(Given passage begins)

Server availability is a crucial factor for running businesses today. As most organizations continue operating around the clock online, even a few minutes of downtime can significantly impact the business.

In a survey by IBM, over 75% of participants said downtime impacts on customer experience, employee satisfaction, and finances were important.

To minimize expensive downtimes, many companies now opt for high availability clusters. These clusters use multiple systems that automatically kick in if one fails to ensure minimal downtime and higher availability.

This guide covers what high availability (HA) clusters are, how they benefit your business, and the best practices for implementing them.

Here’s what we’ll cover:

High availability (HA) clusters: What are they?

A high availability cluster is a server cluster that works together as a single system to ensure continuous availability and minimal downtime. 

These clusters are multiple computers with connected databases. A load balancer program distributes the workload among all the computers so that no single node (computer) deals with too much traffic.

If one node fails in an HA cluster, the workload instantly passes on to the remaining computers, eliminating the risk of a single failure point. Basically, you have multiple backup computers to ensure continuous availability. Due to this ability, they are also called failover clusters.

High availability clusters always have additional backups for the nodes.

With a traditional server using a single computer and database, downtime occurs anytime operations pause due to overload or error since there is no backup computer to take on the work.

Depending on how the servers operate, high availability clusters are classified into three categories: 

1. Active/active clustering

In active/active clusters, all the nodes actively serve clients. For example, if the cluster has two nodes, both are accessible by clients and handle all operations. 

If the first node fails, the operations are directly moved to the other active node, which now handles double its initial workload. Once the other node is fixed, the workload is again evenly distributed among both computers.

2. Active/passive clustering

Active/passive clusters have few nodes that are always active, while other nodes are passive or on standby. When one of the active nodes fails, the load shifts to a passive node, which is now accessible to clients. In this case, there is no risk of overloading another active node when the load is shifted.

3. Hybrid clustering

Hybrid clusters have both active/active and active/passive elements. It has multiple active nodes and extra passive nodes for workload distribution in case an active node fails. 

If the active computers are overburdened or experience errors, hybrid clusters can move the workload to whichever nodes are best able to handle the extra work.

Benefits of high availability clusters

Many companies choose high availability systems to ensure that their business is always up and running. HA clusters go far beyond just minimizing downtime and provide several strong benefits:

Benefits of high availability clustering.

High performance and reliability

High availability clusters offer the performance capability of multiple computers instead of just one. 

The load balancer distributes traffic to all virtual machines, ensuring all computers work optimally at any given time. This ensures better performance and faster processing time instead of a single point becoming overloaded and potentially failing. 

Minimized downtime

Unplanned downtimes have severe financial implications for any business. Whether the cause is a hurricane or a single point of failure due to someone tripping over a power cord, downtime costs money. Every minute of downtime could cost $9,000 or more, meaning over a half million in losses in a single hour. 

But with high availability systems, one of the major benefits is minimized downtime. HA systems have several computers that independently run client operations so that if one fails, the system automatically redirects the load toward other nodes instead of the system crashing.

High availability clusters are designed to have better than average uptime, with a common rule of thumb being 99.999%, also known as the five nines reliability, resulting in less than six minutes of downtime annually. Liquid Web goes a step beyond and offers a 100% network uptime guarantee.

Measure of reliability in terms of nines.

(Given passage ends)
(Listed records begins)

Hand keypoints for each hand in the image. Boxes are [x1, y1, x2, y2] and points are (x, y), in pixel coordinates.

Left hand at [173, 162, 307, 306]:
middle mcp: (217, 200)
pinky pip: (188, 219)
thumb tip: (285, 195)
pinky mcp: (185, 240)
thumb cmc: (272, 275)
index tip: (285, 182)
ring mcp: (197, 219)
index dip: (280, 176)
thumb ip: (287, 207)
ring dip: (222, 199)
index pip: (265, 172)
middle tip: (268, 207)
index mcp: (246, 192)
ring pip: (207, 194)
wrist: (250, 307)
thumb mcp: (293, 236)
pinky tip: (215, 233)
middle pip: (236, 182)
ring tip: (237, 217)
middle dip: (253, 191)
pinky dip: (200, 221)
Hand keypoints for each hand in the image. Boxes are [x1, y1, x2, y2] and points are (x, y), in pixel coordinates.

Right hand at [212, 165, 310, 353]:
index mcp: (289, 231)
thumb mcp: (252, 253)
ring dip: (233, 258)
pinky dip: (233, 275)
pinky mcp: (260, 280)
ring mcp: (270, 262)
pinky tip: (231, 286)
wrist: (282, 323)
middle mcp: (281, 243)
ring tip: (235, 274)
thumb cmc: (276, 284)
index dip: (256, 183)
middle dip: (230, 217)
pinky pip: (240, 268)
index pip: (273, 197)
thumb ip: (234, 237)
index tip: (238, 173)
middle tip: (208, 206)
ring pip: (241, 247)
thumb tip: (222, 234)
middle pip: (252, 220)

(Listed records ends)
(Listed records begins)

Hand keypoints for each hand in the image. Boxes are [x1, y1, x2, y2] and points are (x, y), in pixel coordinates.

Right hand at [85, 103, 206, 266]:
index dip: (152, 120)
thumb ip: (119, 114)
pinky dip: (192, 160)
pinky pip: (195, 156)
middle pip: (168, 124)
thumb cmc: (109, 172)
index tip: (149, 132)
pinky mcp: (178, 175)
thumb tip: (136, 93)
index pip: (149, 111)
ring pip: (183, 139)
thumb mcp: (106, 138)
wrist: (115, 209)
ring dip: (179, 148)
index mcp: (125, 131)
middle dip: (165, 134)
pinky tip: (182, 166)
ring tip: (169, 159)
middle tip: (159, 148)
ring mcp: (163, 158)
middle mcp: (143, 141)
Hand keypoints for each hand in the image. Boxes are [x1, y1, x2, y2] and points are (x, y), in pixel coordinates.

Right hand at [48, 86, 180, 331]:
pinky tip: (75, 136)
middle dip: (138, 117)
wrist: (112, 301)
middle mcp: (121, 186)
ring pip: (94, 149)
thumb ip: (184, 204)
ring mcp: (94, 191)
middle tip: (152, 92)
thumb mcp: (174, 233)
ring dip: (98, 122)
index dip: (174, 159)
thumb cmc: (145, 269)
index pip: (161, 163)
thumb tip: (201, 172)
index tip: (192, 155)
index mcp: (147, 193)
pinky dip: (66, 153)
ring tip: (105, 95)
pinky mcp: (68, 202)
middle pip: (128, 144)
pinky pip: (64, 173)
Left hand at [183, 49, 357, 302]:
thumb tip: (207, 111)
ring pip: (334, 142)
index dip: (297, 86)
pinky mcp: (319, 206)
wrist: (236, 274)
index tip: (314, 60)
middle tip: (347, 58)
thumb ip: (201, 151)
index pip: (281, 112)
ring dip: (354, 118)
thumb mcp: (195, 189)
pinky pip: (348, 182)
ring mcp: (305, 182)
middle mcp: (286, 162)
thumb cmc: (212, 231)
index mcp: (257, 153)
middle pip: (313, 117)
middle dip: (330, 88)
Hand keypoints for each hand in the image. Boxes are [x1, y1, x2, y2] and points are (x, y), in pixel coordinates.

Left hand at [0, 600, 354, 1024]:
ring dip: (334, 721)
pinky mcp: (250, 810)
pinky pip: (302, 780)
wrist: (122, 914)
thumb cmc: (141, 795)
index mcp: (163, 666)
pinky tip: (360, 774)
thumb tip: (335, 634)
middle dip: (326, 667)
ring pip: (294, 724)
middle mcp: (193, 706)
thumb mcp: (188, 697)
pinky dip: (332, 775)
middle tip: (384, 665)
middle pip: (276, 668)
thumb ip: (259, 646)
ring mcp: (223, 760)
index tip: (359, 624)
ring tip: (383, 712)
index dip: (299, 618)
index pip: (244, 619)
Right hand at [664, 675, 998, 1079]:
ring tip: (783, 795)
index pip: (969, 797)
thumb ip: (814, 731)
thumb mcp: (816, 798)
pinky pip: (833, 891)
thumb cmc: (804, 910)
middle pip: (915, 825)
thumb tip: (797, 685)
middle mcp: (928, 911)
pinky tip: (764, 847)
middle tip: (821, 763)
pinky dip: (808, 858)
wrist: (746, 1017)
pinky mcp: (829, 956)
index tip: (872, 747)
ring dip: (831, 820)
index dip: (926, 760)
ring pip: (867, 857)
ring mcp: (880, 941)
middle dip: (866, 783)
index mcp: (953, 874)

(Listed records ends)
(Listed records begins)

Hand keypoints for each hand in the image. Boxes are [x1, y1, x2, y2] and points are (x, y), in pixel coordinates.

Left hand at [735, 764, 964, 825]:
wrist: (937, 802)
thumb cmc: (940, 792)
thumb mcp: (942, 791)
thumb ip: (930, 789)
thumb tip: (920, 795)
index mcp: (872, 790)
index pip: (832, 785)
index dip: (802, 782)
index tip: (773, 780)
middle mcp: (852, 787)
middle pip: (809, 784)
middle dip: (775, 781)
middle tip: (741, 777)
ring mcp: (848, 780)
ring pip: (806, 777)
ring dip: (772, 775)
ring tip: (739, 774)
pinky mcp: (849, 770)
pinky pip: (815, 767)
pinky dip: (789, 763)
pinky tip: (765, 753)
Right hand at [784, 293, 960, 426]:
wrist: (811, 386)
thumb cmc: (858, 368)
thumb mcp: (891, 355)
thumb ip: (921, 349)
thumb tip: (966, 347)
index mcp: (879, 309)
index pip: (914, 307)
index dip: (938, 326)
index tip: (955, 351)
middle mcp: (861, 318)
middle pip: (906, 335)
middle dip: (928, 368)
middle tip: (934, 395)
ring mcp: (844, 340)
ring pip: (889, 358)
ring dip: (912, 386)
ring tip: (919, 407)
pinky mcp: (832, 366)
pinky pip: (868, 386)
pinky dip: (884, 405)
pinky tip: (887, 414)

(Listed records ends)

**Tasks to perform**
(A) Reproduce the part of the high availability clusters text starting with "These clusters are" and going on through "called failover clusters.".
(B) Carry on the text about high availability clusters from the point where it stops.

**Answers to the exercise**
(A)
These clusters are multiple computers with connected databases. A load balancer program distributes the workload among all the computers so that no single node (computer) deals with too much traffic.

If one node fails in an HA cluster, the workload instantly passes on to the remaining computers, eliminating the risk of a single failure point. Basically, you have multiple backup computers to ensure continuous availability. Due to this ability, they are also called failover clusters.

(B)
Availability during planned outages

Planned or not, downtimes still cause loss of revenue and business due to the unavailability of servers. However, if you use high availability clusters, you don’t need to shut down entire systems for routine maintenance or troubleshooting.

Instead, you can shut down and upgrade a part of the system while other nodes continue handling business operations. You can also carry out certain maintenance tasks like local upgrades related to a single computer without disturbing other nodes. 

Reduced risk of data loss

All nodes in a high availability server have access to your data through shared storage or replication. Though hardware specifications might be different, all nodes have the same firewalls, file systems, and operating systems like Windows or Linux.

When a cluster node failure occurs, other nodes in the server system can replicate your data and process to continue working on operations with the help of APIs. 

This reduces the risk of data loss, a major consequence of server outages. Data backup and recovery are also easier with HA clusters, as most of your data is stored in more than one location, reducing the risk of single-point failures.

Who is high availability clustering for?

High availability systems are technically suitable for all businesses. They minimize downtime and offer continuous availability — something every industry will benefit from. 

But the only caveat is high availability clusters are more expensive when compared to traditional servers. While all businesses can use them, it might not be necessary or financially feasible for some businesses to increase their spend on web servers.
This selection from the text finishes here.